> Assignment
Please copy each line from the entries that contains the string "source".

Exercise data Block Start

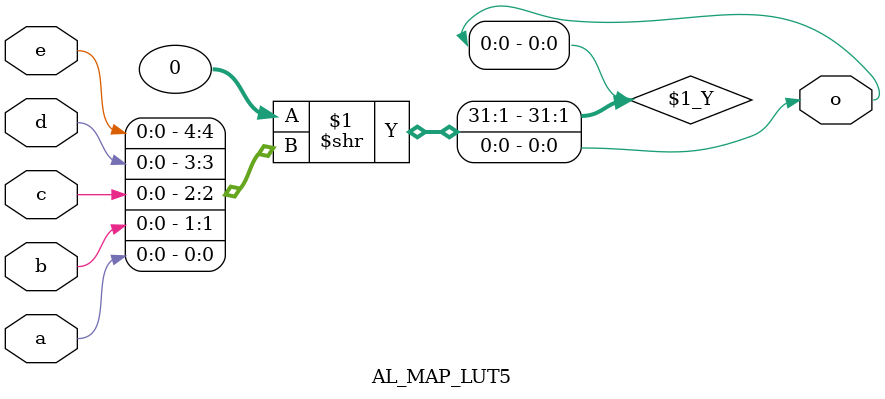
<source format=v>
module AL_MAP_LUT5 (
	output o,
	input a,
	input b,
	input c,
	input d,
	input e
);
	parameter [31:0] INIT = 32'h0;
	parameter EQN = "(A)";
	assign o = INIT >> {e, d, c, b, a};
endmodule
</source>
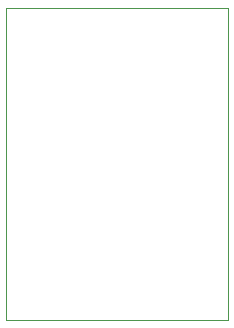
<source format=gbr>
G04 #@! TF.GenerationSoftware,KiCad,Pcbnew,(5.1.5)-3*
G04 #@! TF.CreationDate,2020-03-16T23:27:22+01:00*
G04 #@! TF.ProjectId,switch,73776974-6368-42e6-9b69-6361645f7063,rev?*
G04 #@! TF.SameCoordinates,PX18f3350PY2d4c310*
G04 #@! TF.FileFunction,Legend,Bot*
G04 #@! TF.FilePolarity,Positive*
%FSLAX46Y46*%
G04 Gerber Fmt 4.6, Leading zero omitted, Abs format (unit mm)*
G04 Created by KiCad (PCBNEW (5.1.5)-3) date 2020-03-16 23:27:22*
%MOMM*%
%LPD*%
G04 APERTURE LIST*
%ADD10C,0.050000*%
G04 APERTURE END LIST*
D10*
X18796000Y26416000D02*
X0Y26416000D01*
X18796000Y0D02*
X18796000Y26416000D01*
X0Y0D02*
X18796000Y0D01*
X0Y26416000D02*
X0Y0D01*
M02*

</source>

Exercise data Block End

> Answer area
<source format=v>
</source>
<source format=gbr>
</source>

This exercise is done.